EXERCISE: Duplicate the entries line for line, starting with the first line and ending with the line that contains "Plan de la ville,Vue satellite". Include both of those lines and nothing after them.

[Entries excerpted from a collection]

= = =

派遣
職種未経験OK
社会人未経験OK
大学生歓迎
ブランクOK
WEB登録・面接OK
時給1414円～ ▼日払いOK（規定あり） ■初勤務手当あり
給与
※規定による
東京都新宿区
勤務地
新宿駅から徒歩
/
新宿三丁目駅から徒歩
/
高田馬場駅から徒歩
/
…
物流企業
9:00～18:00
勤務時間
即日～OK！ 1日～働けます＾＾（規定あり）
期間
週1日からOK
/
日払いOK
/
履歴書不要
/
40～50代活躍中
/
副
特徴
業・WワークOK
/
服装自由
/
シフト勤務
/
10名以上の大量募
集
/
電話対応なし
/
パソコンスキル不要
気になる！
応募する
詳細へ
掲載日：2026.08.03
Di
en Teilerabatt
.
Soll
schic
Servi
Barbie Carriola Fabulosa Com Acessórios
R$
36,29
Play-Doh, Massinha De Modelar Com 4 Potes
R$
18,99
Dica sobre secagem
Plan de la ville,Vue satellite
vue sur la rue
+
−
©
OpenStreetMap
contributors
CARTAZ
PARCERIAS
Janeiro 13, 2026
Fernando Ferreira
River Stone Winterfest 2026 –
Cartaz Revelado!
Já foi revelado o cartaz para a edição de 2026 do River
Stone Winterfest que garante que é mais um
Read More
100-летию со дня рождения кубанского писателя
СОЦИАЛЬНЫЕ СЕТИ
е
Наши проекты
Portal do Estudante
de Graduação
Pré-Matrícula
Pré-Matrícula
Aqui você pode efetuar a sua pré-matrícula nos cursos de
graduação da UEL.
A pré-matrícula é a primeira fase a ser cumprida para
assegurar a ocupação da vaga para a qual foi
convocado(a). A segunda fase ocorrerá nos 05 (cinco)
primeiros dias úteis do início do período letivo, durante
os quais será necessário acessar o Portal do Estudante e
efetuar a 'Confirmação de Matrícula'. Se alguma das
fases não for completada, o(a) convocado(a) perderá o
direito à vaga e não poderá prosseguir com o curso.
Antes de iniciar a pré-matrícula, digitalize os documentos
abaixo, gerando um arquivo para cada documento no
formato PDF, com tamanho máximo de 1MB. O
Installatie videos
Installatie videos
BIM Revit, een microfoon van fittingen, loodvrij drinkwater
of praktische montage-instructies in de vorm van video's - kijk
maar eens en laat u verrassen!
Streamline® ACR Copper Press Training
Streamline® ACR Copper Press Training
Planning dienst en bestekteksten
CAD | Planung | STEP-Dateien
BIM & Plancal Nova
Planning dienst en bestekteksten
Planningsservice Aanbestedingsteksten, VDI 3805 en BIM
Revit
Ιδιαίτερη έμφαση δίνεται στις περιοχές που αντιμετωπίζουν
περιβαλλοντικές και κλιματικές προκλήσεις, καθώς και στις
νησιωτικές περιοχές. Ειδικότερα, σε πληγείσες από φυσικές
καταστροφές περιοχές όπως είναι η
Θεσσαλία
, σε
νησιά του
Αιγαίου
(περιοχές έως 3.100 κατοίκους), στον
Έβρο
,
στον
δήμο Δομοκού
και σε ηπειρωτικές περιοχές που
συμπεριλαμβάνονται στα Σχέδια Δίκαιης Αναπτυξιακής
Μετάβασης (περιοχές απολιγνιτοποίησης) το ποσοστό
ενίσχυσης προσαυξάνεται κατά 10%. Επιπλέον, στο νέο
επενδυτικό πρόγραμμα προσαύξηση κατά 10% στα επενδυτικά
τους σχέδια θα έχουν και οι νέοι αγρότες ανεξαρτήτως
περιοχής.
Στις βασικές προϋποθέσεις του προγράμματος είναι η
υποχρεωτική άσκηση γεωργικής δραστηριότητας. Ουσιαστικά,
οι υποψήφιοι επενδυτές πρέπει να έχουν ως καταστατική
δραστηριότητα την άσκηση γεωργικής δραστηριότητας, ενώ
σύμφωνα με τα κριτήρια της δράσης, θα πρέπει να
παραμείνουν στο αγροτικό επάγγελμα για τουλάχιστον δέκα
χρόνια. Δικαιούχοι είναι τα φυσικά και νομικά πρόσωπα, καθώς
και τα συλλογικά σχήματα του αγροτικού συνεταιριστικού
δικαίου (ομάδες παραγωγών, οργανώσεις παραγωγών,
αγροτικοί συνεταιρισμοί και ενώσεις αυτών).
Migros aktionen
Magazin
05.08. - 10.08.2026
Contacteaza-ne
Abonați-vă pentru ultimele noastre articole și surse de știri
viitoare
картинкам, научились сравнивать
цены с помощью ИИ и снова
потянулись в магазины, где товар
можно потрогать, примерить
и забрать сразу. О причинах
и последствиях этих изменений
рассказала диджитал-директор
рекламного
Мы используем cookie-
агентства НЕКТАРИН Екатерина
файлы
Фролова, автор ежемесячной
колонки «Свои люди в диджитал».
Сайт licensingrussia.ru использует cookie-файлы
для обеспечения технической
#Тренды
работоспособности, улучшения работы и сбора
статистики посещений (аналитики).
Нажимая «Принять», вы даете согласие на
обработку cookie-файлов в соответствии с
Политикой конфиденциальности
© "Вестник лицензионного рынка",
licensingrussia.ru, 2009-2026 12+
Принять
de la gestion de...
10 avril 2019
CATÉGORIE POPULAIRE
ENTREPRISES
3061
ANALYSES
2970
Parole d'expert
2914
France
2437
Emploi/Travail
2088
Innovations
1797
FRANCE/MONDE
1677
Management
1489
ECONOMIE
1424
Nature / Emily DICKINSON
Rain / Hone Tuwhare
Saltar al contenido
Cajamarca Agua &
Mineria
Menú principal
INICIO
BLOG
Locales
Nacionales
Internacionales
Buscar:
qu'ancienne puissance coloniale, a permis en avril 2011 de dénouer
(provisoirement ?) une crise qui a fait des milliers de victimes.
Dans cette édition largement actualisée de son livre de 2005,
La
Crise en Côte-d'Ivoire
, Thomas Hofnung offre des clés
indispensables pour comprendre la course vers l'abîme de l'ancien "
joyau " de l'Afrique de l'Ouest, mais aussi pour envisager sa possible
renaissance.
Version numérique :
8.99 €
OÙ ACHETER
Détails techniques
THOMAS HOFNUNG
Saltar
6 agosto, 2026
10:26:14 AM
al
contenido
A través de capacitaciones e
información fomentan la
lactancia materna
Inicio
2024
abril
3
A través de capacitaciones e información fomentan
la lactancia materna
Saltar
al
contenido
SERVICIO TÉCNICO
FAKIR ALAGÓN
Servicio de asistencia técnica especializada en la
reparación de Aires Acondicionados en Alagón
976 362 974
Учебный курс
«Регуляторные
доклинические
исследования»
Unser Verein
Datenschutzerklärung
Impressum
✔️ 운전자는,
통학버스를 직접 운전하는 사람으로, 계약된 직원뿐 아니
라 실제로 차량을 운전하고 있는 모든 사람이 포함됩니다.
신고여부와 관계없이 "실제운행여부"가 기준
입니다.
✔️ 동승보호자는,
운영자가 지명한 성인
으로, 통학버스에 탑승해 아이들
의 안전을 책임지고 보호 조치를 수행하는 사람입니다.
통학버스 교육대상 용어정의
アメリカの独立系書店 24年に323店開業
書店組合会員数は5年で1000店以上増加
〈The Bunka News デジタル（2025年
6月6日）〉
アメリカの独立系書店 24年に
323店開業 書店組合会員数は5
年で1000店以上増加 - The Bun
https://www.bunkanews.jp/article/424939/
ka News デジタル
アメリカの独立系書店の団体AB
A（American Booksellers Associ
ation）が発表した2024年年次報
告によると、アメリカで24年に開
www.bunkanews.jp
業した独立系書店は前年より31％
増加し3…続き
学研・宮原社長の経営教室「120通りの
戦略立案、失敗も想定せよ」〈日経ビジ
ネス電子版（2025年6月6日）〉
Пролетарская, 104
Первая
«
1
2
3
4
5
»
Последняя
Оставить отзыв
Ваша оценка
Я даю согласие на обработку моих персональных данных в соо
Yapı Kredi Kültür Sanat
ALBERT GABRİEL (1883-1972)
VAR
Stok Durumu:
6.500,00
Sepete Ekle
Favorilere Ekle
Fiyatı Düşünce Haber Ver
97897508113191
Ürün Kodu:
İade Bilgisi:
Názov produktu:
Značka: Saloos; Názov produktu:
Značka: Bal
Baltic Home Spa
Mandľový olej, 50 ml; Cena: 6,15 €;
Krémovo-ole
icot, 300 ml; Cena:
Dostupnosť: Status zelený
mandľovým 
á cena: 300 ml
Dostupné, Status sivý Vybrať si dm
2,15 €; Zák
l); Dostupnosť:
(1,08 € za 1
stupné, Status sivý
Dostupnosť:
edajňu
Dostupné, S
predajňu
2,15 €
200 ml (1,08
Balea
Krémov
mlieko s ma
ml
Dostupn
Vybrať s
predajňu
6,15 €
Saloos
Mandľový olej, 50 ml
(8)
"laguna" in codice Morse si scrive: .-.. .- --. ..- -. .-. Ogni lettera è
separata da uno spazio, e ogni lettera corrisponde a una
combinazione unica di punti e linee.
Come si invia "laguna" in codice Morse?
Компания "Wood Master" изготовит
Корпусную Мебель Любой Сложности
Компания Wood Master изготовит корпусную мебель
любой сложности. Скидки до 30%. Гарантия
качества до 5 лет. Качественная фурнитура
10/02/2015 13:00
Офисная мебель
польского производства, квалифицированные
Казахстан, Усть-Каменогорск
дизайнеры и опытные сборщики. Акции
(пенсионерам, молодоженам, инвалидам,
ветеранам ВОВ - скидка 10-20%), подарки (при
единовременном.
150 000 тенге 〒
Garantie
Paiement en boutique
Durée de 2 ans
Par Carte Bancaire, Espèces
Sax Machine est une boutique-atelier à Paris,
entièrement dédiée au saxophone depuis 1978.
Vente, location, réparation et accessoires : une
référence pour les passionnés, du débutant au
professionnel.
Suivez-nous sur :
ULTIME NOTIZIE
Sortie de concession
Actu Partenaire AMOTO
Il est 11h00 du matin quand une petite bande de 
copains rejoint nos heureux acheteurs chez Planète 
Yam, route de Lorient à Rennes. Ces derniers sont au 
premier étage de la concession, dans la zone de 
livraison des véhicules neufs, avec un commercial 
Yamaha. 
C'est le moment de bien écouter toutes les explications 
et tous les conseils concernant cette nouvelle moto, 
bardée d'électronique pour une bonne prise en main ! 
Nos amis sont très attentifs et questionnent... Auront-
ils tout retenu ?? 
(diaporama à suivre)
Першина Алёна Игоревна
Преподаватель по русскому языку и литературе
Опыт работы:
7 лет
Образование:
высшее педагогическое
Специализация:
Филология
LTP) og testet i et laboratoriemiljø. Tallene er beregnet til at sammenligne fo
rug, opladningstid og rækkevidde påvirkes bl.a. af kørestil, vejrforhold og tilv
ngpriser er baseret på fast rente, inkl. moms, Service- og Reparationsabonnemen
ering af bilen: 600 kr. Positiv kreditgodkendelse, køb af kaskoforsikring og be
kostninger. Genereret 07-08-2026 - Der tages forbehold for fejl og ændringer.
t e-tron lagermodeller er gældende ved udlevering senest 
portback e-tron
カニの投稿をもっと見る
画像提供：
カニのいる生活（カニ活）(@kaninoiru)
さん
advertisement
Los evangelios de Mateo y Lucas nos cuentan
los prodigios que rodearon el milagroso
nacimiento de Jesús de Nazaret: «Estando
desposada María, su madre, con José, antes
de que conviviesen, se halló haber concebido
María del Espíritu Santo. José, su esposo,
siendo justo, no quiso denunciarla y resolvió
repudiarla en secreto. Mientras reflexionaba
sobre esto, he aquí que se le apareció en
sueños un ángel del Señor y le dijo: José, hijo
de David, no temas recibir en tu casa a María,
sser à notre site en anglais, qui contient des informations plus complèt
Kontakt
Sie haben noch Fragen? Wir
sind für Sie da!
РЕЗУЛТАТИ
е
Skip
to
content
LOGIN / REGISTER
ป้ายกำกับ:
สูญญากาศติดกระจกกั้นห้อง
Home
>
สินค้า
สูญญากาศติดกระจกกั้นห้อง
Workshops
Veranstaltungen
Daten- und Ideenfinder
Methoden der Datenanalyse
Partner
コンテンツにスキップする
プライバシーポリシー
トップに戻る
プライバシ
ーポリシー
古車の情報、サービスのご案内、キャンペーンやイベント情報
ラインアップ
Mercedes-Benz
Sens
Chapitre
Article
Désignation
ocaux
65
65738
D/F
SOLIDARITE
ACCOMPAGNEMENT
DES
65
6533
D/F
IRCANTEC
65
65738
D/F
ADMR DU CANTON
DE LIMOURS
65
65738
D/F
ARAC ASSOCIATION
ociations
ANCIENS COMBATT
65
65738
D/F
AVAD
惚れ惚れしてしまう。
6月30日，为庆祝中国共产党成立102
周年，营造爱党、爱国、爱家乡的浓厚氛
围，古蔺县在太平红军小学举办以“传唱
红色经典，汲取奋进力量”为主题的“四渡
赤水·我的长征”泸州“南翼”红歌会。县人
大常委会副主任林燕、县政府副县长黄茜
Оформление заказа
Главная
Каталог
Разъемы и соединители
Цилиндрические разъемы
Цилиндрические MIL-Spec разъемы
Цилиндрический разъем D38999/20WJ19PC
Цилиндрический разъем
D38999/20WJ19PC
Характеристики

= = =

RESULT FOR THIS TASK:
派遣
職種未経験OK
社会人未経験OK
大学生歓迎
ブランクOK
WEB登録・面接OK
時給1414円～ ▼日払いOK（規定あり） ■初勤務手当あり
給与
※規定による
東京都新宿区
勤務地
新宿駅から徒歩
/
新宿三丁目駅から徒歩
/
高田馬場駅から徒歩
/
…
物流企業
9:00～18:00
勤務時間
即日～OK！ 1日～働けます＾＾（規定あり）
期間
週1日からOK
/
日払いOK
/
履歴書不要
/
40～50代活躍中
/
副
特徴
業・WワークOK
/
服装自由
/
シフト勤務
/
10名以上の大量募
集
/
電話対応なし
/
パソコンスキル不要
気になる！
応募する
詳細へ
掲載日：2026.08.03
Di
en Teilerabatt
.
Soll
schic
Servi
Barbie Carriola Fabulosa Com Acessórios
R$
36,29
Play-Doh, Massinha De Modelar Com 4 Potes
R$
18,99
Dica sobre secagem
Plan de la ville,Vue satellite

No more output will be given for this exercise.